Quantitative analyses of microparticles - Preparation of stock and work solutions (Remígio, 2023)
Stock solutions (in methanol:water 50:50; v/v, at 1 mg/mL) of chlorogenic acid and p-coumaric acid, and isoquercitrin (0.2 mg/mL) and rutin (1 mg/mL) in pure methanol were blended to provide a work solution containing 10, 30, 100, and 400 µg/mL of p-coumaric acid, rutin, chlorogenic acid, and Isoquercitrin, respectively. The work solution used for quantitative analyses was diluted in methanol to the concentrations listed in
Table 1. The calibration curves were plotted using the average peak areas, registered in triplicate, from which the regression equation, linearity, coefficient of determination (R2), limit of detection (LOD), and limit of quantification (LOQ) were determined.

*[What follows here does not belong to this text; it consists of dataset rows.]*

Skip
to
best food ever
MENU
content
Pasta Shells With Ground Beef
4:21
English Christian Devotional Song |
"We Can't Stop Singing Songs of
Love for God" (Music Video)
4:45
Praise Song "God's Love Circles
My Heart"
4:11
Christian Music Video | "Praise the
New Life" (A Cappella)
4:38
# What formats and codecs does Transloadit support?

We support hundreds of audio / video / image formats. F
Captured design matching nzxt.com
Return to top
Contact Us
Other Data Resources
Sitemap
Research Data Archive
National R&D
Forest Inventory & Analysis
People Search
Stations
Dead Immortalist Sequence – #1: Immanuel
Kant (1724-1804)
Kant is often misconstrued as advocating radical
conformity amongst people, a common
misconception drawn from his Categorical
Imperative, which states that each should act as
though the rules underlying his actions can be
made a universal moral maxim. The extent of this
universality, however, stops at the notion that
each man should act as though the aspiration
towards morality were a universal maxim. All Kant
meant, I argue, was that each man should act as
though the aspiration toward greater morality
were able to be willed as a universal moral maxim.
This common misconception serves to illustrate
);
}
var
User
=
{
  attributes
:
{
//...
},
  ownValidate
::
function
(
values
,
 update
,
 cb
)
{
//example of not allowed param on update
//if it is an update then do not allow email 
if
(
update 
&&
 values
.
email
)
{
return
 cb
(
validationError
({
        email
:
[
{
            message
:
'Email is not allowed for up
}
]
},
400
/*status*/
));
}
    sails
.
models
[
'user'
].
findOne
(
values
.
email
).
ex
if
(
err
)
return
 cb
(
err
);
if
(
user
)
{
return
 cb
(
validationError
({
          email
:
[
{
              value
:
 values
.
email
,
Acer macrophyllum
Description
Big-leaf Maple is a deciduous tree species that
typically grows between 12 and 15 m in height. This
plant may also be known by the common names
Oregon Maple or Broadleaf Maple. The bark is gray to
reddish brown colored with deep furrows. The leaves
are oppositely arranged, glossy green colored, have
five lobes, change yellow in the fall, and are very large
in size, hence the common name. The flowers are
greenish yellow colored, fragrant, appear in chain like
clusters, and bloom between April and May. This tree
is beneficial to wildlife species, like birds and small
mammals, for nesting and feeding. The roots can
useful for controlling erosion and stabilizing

The equations were then used to determine the concentration of these compounds in the microparticles.
4.9. Statistical analysis
Statistical analysis was performed using GraphPad Prism 9.00 (California, USA, 2020). One-way analysis of variance (ANOVA) and Tukey's multiple comparisons test were conducted to detect statistically significant differences (p < 0.05) among values.